Declared by President Nixon, centrally directed by the federal government, funded by billions of taxpayers’ dollars, it has, according to The New Yorker, “turned out to be profoundly misconceived – both in rhetoric and execution.”
The war on drugs? Good guess.
But the federally funded fiasco The New Yorker is talking about this week in “The Thirty Years’ War” is the war on cancer, what the magazine says is “the most ambitious health initiative ever undertaken by a country on behalf of its citizens.”
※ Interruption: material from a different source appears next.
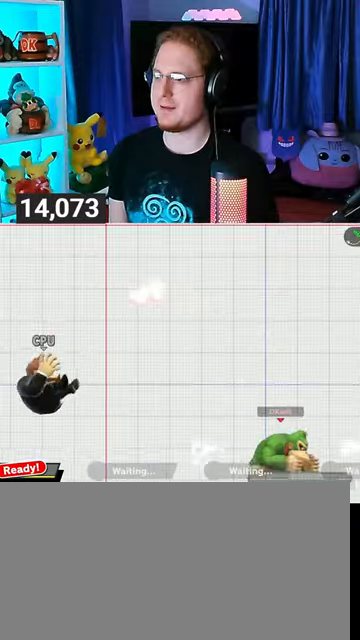
{"buttons": ["A"], "left_stick": "left", "right_stick": "center", "events": [[33, "Y", "down"], [267, "Y", "up"], [333, "left_stick", "left"], [467, "A", "down"]]}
Headlines of hopeful breakthroughs in the cancer war appear all the time. The latest dispatch was on Time’s cover last week: Revolutionary new pills that target only diseased cells. Unfortunately, by the time you finish Jerome Groopman’s piece in The New Yorker on the origins and strategies of the war on cancer, you’ll agree with him that we – i.e., the political and medical people who’ve spearheaded, planned and prosecuted the war – have been fighting cancer the wrong way.
Not only have we relied too heavily on surgery, radiation and chemotherapy, say Groopman and the experts he talks to, we have treated cancer as a single foe (which it isn’t) and put too much hope in “miracle” drugs like interferon that rarely worked miracles.
We also have made big mistakes (our early research was built on the false premise that most cancer was caused by retroviruses). And, most stupidly, we’ve put too much political and medical power and money in the hands of a self-interested cancer research establishment/bureaucracy/lobby.
That a government war on anything – drugs, cancer, poverty, illiteracy, hunger, whatever – has failed will be a surprise only to The New Yorker’s hard-core liberal readers, who continue to exhibit a touching but pathetic belief in the efficacy of top-down, politically-driven processes.
But Groopman’s experts say it’s time to call off the $110 billion war against cancer not for ideological reasons, but for practical ones.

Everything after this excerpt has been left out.